As I continued testing ideas something became clear that I hadn't expected. The annunciation of the name Kahchunk. The difference in sounds between letters drove the relative size of it's partners. The letter K is harsh and sudden, it cuts off whatever is being said before and is always clear. The CH- sound is similiar at first thought but when you say it aloud a few times you begin to realize that it's much softer, with an audible easing in and easing out. 

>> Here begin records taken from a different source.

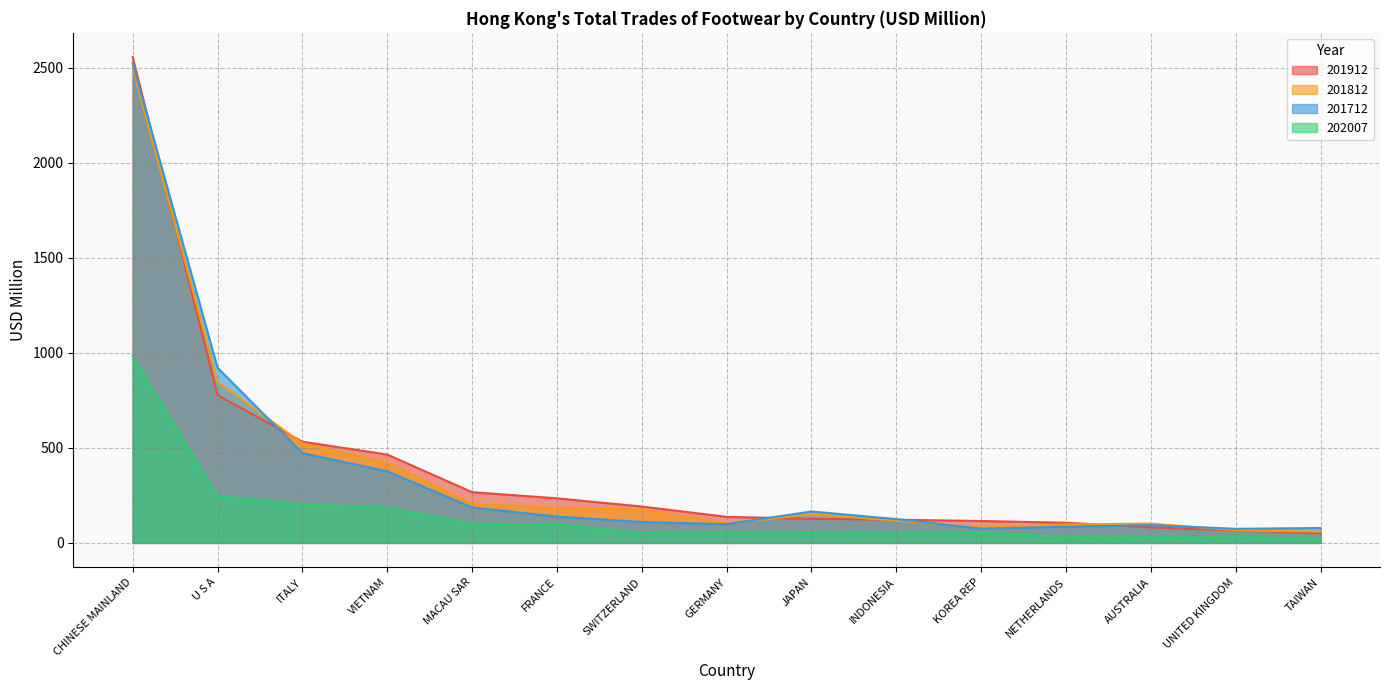

How many values in the 201912 series are below 137?

7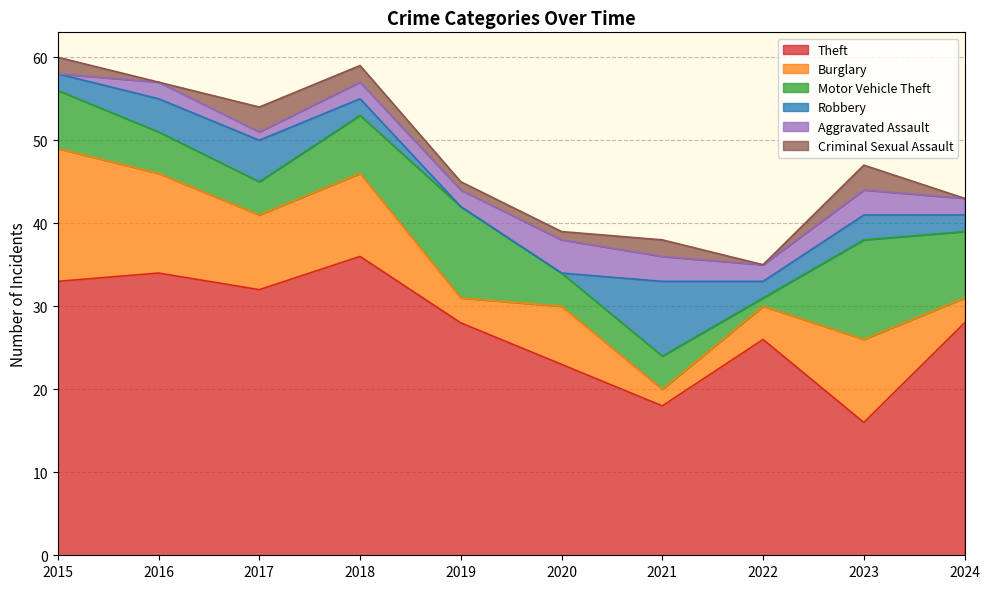

List the series in order of their peak value, highest first.

Theft, Burglary, Motor Vehicle Theft, Robbery, Aggravated Assault, Criminal Sexual Assault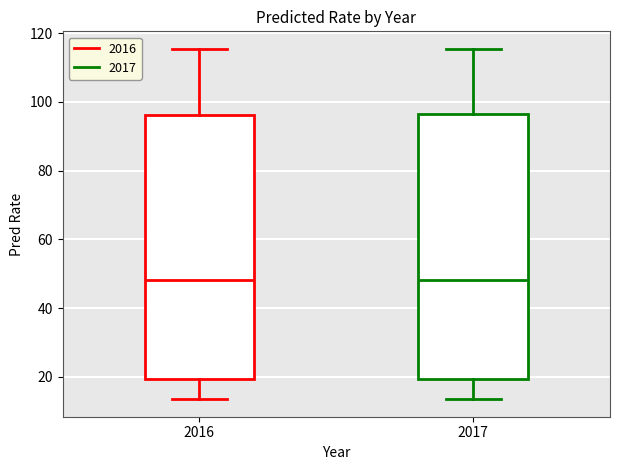

Reading left to right, transcribe this box plot: for each box, give where its median line is, the range the box spans, and where its two whiskers end, as read against the y-axis. The values are not printed on the chart, so give them approximately, as read against the axis.

2016: median 48, box 20 to 96, whiskers 14 to 116
2017: median 48, box 20 to 96, whiskers 14 to 116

Building off of this realization, I began to stack the letters, utilizing verticality more to create a condesned mark that would flow better in a digital world. Upon inspecting one of my last versions, I saw an opportunity to hide the imagery of a face, a clear tie to my narrative nature when designing (and writing). This compounded with the tightening of all the decisions before resulted in something that surprised even me. A logotype, with a hidden image, that also contains a logomark that underscores everything mentioned before. 

Logo-Breakdown

Reduce, reuse, revise

In late 2024 the branding was updated. Everything was reassesed and found wanting to me. The biggest culprit was the logomark itself. I wanted greater ease of legibility, and a more consistent continuation of design decisions. This meant less variation in width, less blocked in feel (especially along the top terminals), and a bit more breathing room. The hidden face was also better balanced with significant changes to the letter c. Overall the mark feels more polished and lays in better with the type pairings

Colors & Accents: Filling it all in

Revised in 2024, the color pallete leans heavily on my use of warm/cool and analogous color palletes in my personal work the past few years. I've reduced the overall chromasticity of the pallete so that colors could easily lay on top of each other in high quantities without creating clashing swathes of undesired contrast.